Nous interrogeons les passagers pour savoir s’ils ont été servis dans la langue de leur choix, et nous sommes heureux d’annoncer que 96 % des passagers interrogés ont déclaré avoir été servis dans la langue de leur choix.

Le sénateur Cormier : Je devais donc faire partie des 4 autres %. Je vous remercie de vos réponses.

Le président : À ce stade, notre réunion semble être arrivée à sa fin.

La sénatrice Simons : Je pourrais poser 10 ou 12 autres questions.

Le président : Je le sais, mais j’avais placé une corde sous la table qui tirait votre jambe pour vous décourager de le faire.

Je tiens à remercier nos témoins de s’être joints à nous aujourd’hui. Nous vous sommes sincèrement reconnaissants de la façon dont vous avez répondu aux questions et l’exhaustivité de vos réponses. Nous vous en remercions infiniment.
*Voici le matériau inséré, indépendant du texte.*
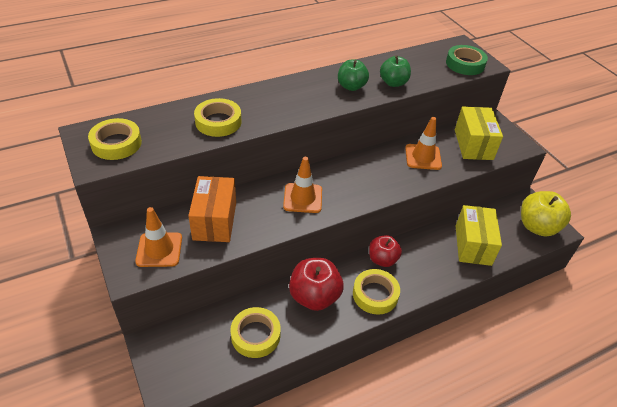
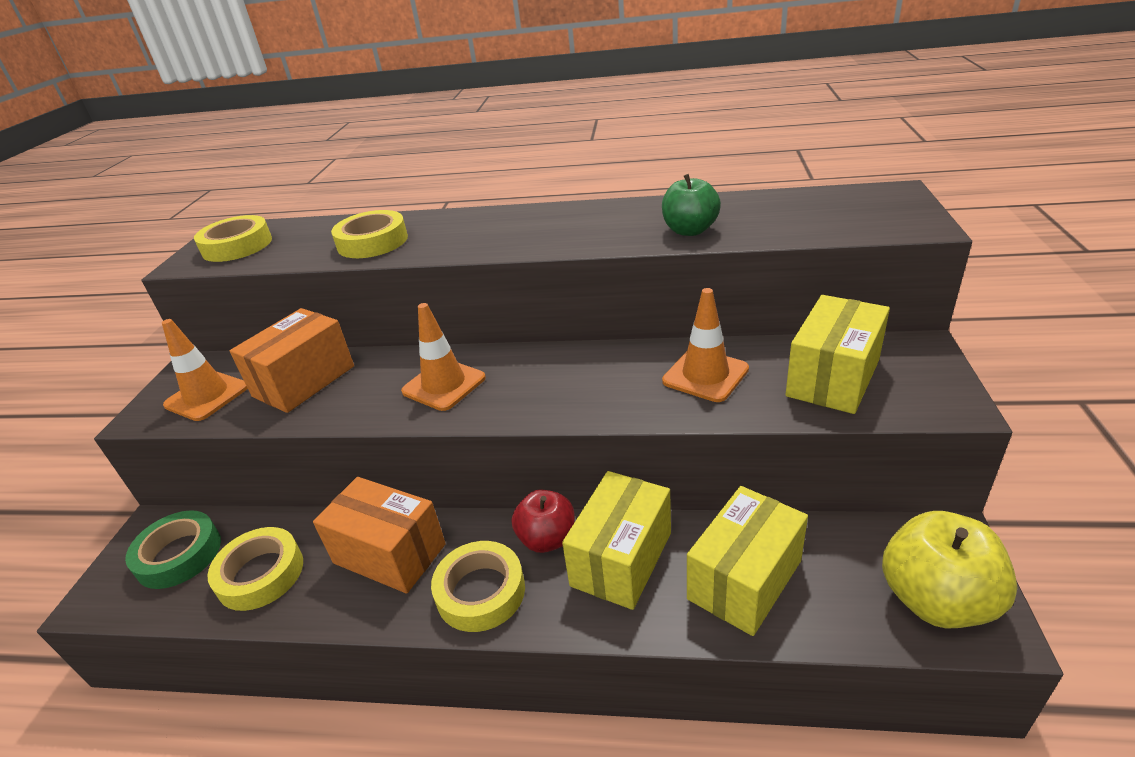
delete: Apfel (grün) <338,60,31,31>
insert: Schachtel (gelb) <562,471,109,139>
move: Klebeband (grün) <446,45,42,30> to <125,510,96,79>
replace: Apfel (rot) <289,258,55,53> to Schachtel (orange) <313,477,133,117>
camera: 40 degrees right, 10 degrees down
S’il y a quoi que ce soit que vous aimeriez ajouter au sujet des questions qui vous ont été posées, nous serions ravis de recevoir vos réponses supplémentaires par écrit d’ici le 17 décembre 2025. Je vous remercie encore une fois de votre participation. Vous vous êtes montrés très conciliants avec nous, et nous vous en sommes reconnaissants.